(Beginning of EXTRACT)
Researchers have used sunlight to convert carbon dioxide and water vapour into a range of fuels faster than ever before, thanks to a nanotube catalyst.
Materials scientist Craig Grimes and his colleagues at Pennsylvania State University in University Park have used hollow titania (titanium dioxide) nanotubes around 135 nanometres wide and a tenth of a millimetre long to catalyse the reaction. Scientists have used titania nanoparticles to speed up this process before, but Grimes and his colleagues were able to generate hydrocarbons around 20 times faster than that achieved in previous studies, thanks to some clever chemistry.
The researchers added a little nitrogen to their nanotubes and loaded copper and platinum nanoparticles onto the surfaces. On its own, titania works best as a catalyst for this reaction in ultraviolet light. But adding nitrogen and copper to the mix shifts the preference of the titania tubes to visible light, Grimes says. And the copper and platinum nanoparticles are thought to speed up the latter stages of the reaction.
The reaction itself also takes place inside the nanotubes, which are hollow and have a large internal surface area thanks to their thin 20-nanometer-thick walls.
Chain reaction
The researchers filled steel tubes with carbon dioxide and water vapour, covered the end of the chambers with a film of their nanotubes, and capped the containers with a quartz window to let light in. The closed chambers were then set outside on on the university campus on sunny days from July to September 2008.
(End of EXTRACT)
_REQUIRED ACTION_
Copy out the entire text on the nanotube catalyst that turns carbon dioxide and water vapor into fuels, word for word.
(Beginning of RECORD EXCERPTS)
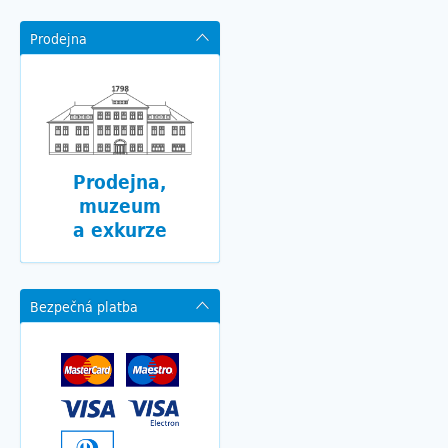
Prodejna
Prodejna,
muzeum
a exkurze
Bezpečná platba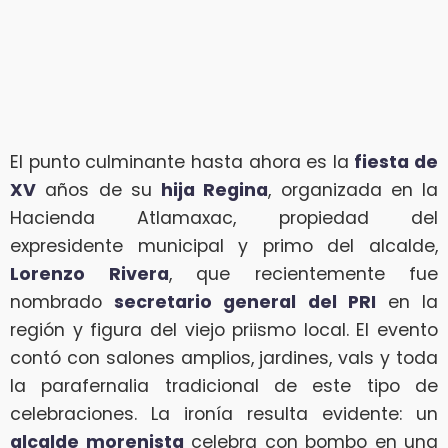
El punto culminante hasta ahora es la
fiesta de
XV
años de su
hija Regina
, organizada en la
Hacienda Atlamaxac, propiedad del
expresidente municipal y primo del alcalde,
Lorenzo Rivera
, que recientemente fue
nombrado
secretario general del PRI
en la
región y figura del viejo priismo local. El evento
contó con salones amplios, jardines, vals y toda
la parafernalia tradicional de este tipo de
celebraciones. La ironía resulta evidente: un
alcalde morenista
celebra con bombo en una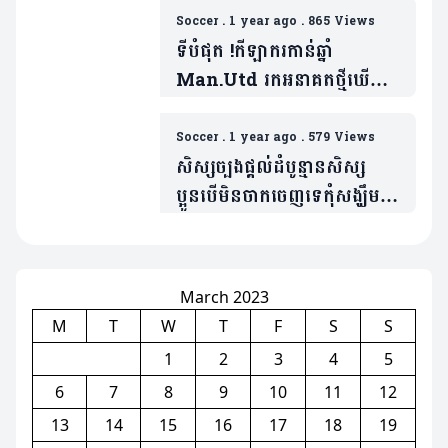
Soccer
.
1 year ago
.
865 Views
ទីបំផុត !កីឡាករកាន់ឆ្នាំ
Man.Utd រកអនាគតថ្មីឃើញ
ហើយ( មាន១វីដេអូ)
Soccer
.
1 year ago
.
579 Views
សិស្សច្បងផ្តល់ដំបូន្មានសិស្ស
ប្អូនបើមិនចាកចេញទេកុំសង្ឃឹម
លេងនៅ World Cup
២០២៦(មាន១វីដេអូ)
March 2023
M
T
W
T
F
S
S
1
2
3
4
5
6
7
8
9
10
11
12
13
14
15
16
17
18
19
(End of RECORD EXCERPTS)
_RESPONSE TO THIS EXERCISE_
Researchers have used sunlight to convert carbon dioxide and water vapour into a range of fuels faster than ever before, thanks to a nanotube catalyst.
Materials scientist Craig Grimes and his colleagues at Pennsylvania State University in University Park have used hollow titania (titanium dioxide) nanotubes around 135 nanometres wide and a tenth of a millimetre long to catalyse the reaction. Scientists have used titania nanoparticles to speed up this process before, but Grimes and his colleagues were able to generate hydrocarbons around 20 times faster than that achieved in previous studies, thanks to some clever chemistry.
The researchers added a little nitrogen to their nanotubes and loaded copper and platinum nanoparticles onto the surfaces. On its own, titania works best as a catalyst for this reaction in ultraviolet light. But adding nitrogen and copper to the mix shifts the preference of the titania tubes to visible light, Grimes says. And the copper and platinum nanoparticles are thought to speed up the latter stages of the reaction.
The reaction itself also takes place inside the nanotubes, which are hollow and have a large internal surface area thanks to their thin 20-nanometer-thick walls.
Chain reaction
The researchers filled steel tubes with carbon dioxide and water vapour, covered the end of the chambers with a film of their nanotubes, and capped the containers with a quartz window to let light in. The closed chambers were then set outside on on the university campus on sunny days from July to September 2008.